▶ **DESCRIPTION OF THE TASK**:
Looking at the records below, count how many lines contain the string "down". Give that number alone.

▶ **EXERCISE MATERIALS**:

====================

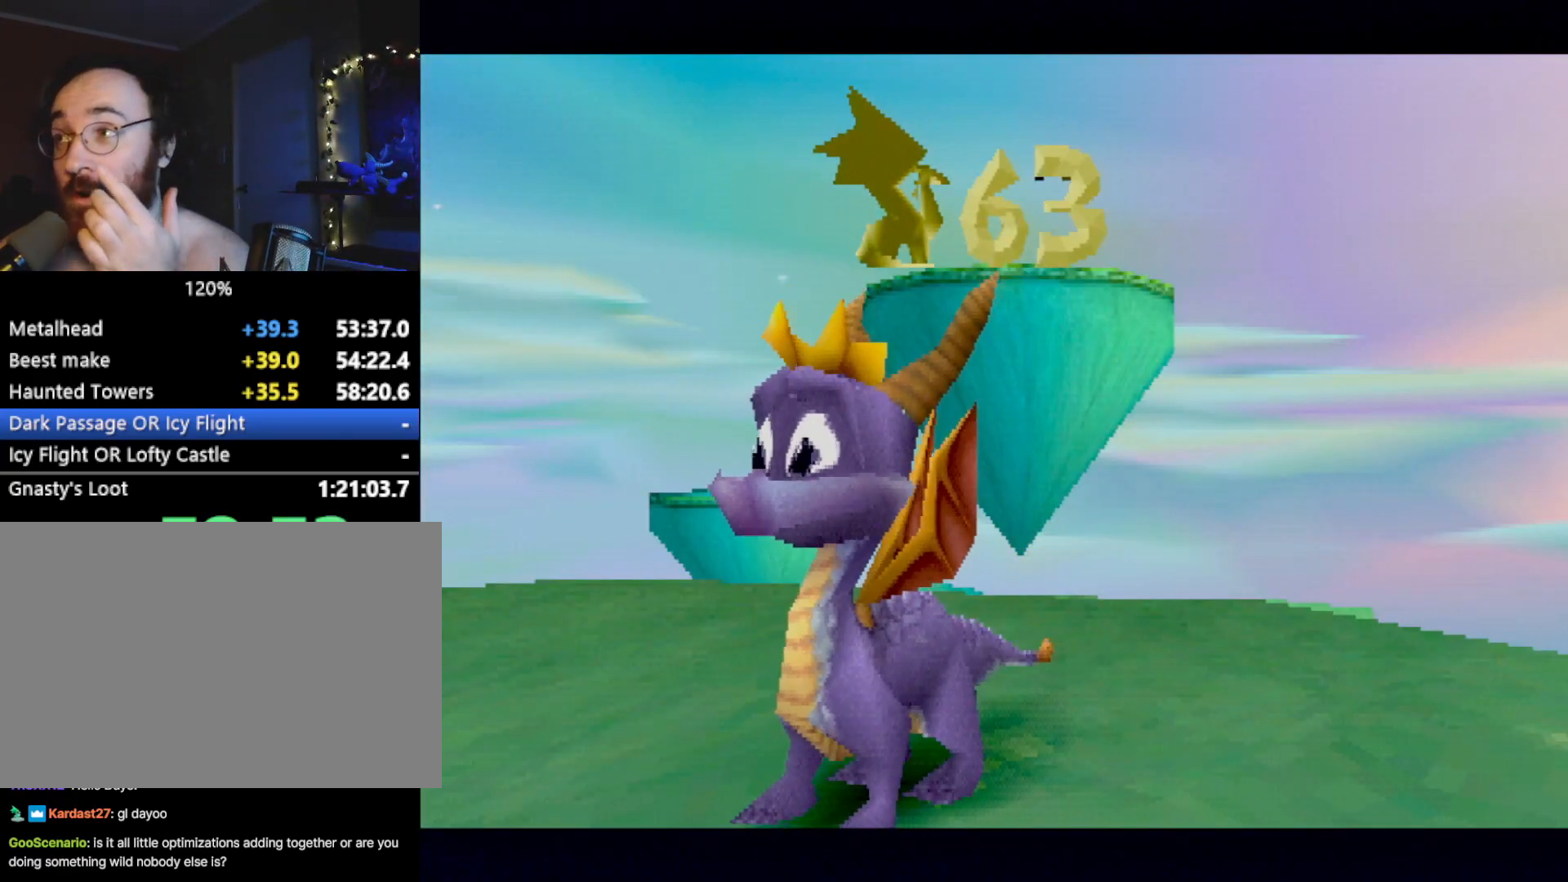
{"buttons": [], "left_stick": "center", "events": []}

====================

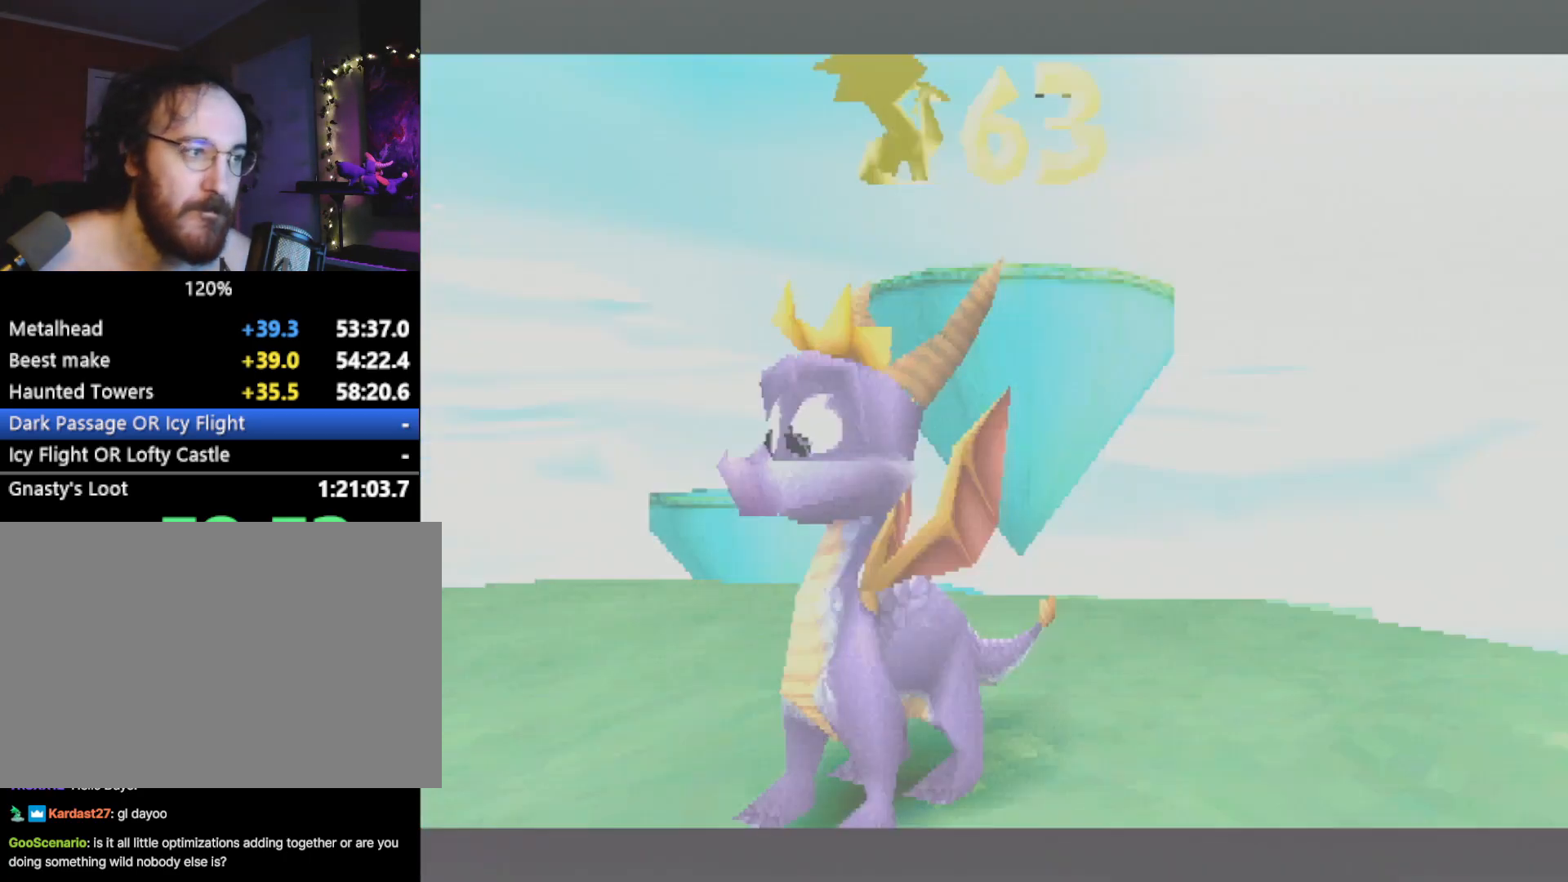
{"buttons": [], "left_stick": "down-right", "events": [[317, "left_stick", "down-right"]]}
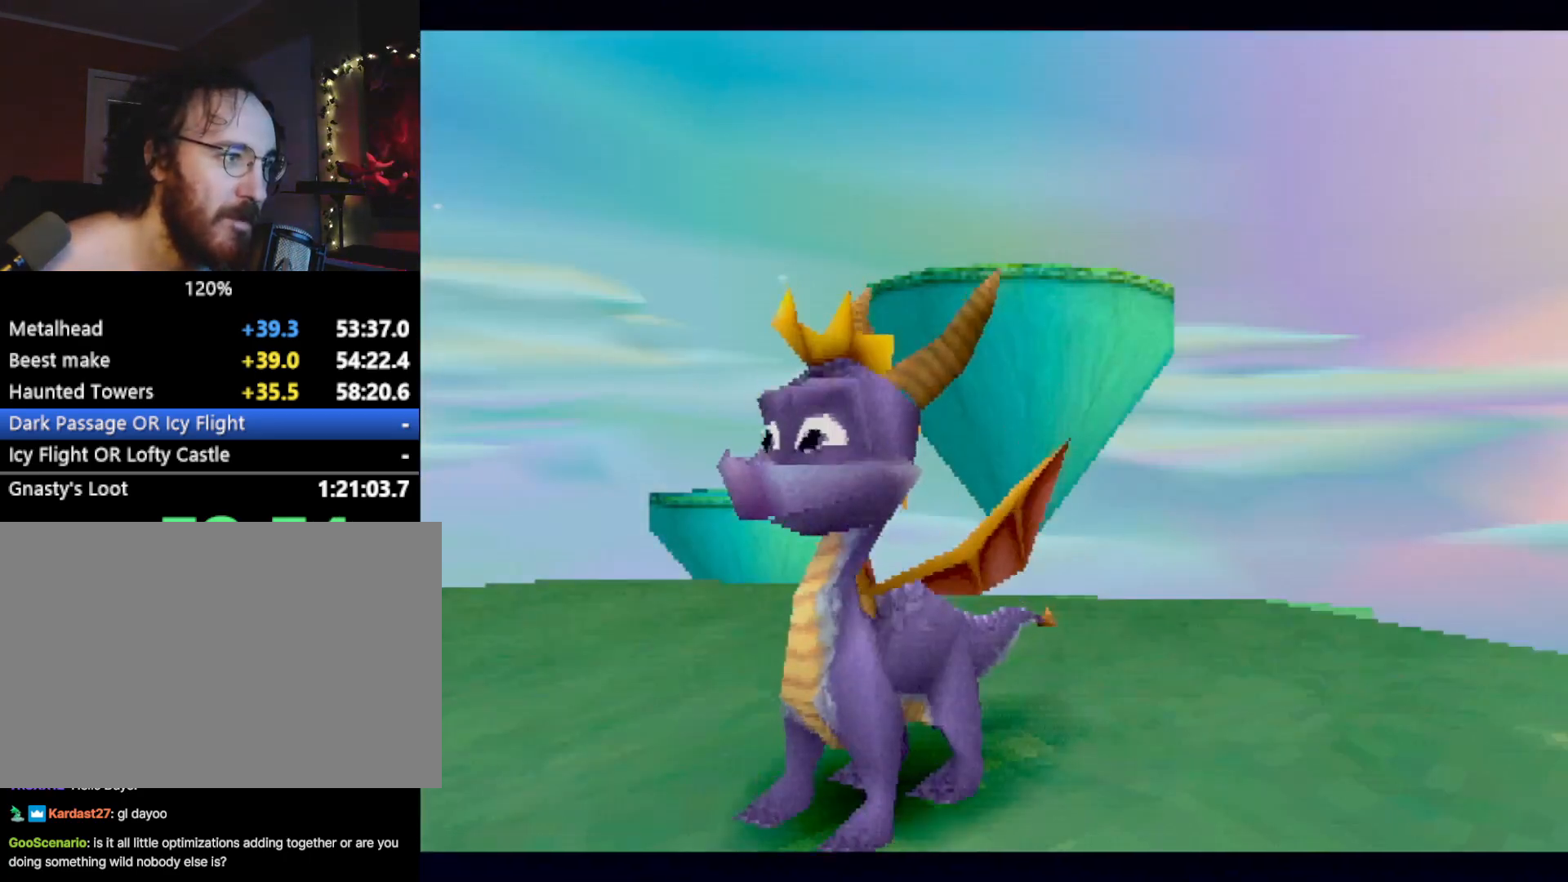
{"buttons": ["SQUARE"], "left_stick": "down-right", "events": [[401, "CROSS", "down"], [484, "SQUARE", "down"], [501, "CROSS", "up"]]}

====================

▶ **RESULT OF THE TASK**:
2